(Listed records)

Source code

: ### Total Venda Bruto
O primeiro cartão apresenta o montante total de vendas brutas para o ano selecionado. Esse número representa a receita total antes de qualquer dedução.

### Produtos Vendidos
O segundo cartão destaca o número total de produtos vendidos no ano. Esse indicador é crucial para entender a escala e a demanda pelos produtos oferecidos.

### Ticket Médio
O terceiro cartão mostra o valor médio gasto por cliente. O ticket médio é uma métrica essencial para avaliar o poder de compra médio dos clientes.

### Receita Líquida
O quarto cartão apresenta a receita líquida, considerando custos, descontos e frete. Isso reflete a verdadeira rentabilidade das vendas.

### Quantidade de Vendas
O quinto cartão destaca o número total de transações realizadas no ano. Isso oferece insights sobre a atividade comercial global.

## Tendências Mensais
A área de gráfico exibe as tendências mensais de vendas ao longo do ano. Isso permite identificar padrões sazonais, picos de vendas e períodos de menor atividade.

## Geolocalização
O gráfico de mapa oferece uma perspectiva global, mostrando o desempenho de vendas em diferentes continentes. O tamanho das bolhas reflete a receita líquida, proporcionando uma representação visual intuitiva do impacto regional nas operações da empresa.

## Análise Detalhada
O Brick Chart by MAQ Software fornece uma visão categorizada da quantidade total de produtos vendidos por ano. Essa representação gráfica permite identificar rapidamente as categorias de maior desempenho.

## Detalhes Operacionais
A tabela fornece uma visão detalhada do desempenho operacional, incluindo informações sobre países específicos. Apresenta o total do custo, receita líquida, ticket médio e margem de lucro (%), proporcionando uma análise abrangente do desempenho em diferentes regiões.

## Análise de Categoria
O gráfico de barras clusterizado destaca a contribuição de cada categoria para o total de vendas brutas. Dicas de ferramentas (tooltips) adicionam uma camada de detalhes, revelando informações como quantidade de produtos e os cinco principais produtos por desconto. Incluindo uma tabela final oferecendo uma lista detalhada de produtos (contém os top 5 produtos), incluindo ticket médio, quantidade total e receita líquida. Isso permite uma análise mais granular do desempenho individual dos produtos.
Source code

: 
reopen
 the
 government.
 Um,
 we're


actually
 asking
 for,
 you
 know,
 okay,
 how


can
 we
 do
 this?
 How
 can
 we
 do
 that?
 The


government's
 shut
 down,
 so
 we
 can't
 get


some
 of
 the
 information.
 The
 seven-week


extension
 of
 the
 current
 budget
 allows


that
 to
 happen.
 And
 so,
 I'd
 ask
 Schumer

(End Listed records)

◆ What you will do
The records above are to be duplicated in full and exactly.

◆ Exercise answer
Source code

: ### Total Venda Bruto
O primeiro cartão apresenta o montante total de vendas brutas para o ano selecionado. Esse número representa a receita total antes de qualquer dedução.

### Produtos Vendidos
O segundo cartão destaca o número total de produtos vendidos no ano. Esse indicador é crucial para entender a escala e a demanda pelos produtos oferecidos.

### Ticket Médio
O terceiro cartão mostra o valor médio gasto por cliente. O ticket médio é uma métrica essencial para avaliar o poder de compra médio dos clientes.

### Receita Líquida
O quarto cartão apresenta a receita líquida, considerando custos, descontos e frete. Isso reflete a verdadeira rentabilidade das vendas.

### Quantidade de Vendas
O quinto cartão destaca o número total de transações realizadas no ano. Isso oferece insights sobre a atividade comercial global.

## Tendências Mensais
A área de gráfico exibe as tendências mensais de vendas ao longo do ano. Isso permite identificar padrões sazonais, picos de vendas e períodos de menor atividade.

## Geolocalização
O gráfico de mapa oferece uma perspectiva global, mostrando o desempenho de vendas em diferentes continentes. O tamanho das bolhas reflete a receita líquida, proporcionando uma representação visual intuitiva do impacto regional nas operações da empresa.

## Análise Detalhada
O Brick Chart by MAQ Software fornece uma visão categorizada da quantidade total de produtos vendidos por ano. Essa representação gráfica permite identificar rapidamente as categorias de maior desempenho.

## Detalhes Operacionais
A tabela fornece uma visão detalhada do desempenho operacional, incluindo informações sobre países específicos. Apresenta o total do custo, receita líquida, ticket médio e margem de lucro (%), proporcionando uma análise abrangente do desempenho em diferentes regiões.

## Análise de Categoria
O gráfico de barras clusterizado destaca a contribuição de cada categoria para o total de vendas brutas. Dicas de ferramentas (tooltips) adicionam uma camada de detalhes, revelando informações como quantidade de produtos e os cinco principais produtos por desconto. Incluindo uma tabela final oferecendo uma lista detalhada de produtos (contém os top 5 produtos), incluindo ticket médio, quantidade total e receita líquida. Isso permite uma análise mais granular do desempenho individual dos produtos.
Source code

: 
reopen
 the
 government.
 Um,
 we're


actually
 asking
 for,
 you
 know,
 okay,
 how


can
 we
 do
 this?
 How
 can
 we
 do
 that?
 The


government's
 shut
 down,
 so
 we
 can't
 get


some
 of
 the
 information.
 The
 seven-week


extension
 of
 the
 current
 budget
 allows


that
 to
 happen.
 And
 so,
 I'd
 ask
 Schumer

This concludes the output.